- _Joint position lists_
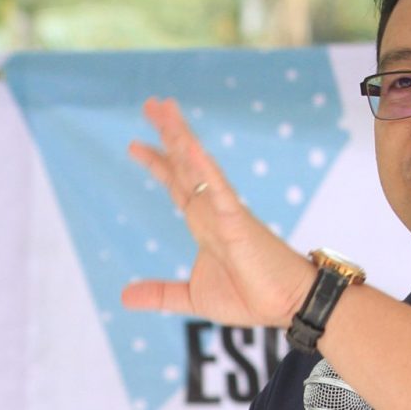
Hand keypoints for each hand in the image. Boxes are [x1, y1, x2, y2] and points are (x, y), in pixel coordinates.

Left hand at [123, 97, 316, 326]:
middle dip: (168, 133)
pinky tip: (191, 149)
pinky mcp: (240, 223)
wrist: (287, 306)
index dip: (157, 162)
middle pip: (185, 164)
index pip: (177, 184)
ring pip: (199, 167)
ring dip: (182, 139)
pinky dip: (206, 170)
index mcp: (203, 224)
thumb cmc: (249, 297)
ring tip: (167, 111)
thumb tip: (123, 296)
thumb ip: (160, 293)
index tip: (135, 144)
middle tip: (151, 103)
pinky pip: (220, 192)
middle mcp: (213, 210)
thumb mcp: (191, 297)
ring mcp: (226, 213)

- _What is needed_
Without the pictures, return each entry exactly as given.

- _Reply to the exercise_
Hand keypoints for each hand in the image. Boxes are [x1, y1, x2, y2] and points are (x, y), in pixel coordinates.

Left hand at [123, 97, 316, 326]:
middle dip: (168, 133)
pinky tip: (191, 149)
pinky mcp: (240, 223)
wrist: (287, 306)
index dip: (157, 162)
middle pip: (185, 164)
index pip: (177, 184)
ring pip: (199, 167)
ring dip: (182, 139)
pinky dip: (206, 170)
index mcp: (203, 224)
thumb cmc: (249, 297)
ring tip: (167, 111)
thumb tip: (123, 296)
thumb ip: (160, 293)
index tip: (135, 144)
middle tip: (151, 103)
pinky pip: (220, 192)
middle mcp: (213, 210)
thumb mcp: (191, 297)
ring mcp: (226, 213)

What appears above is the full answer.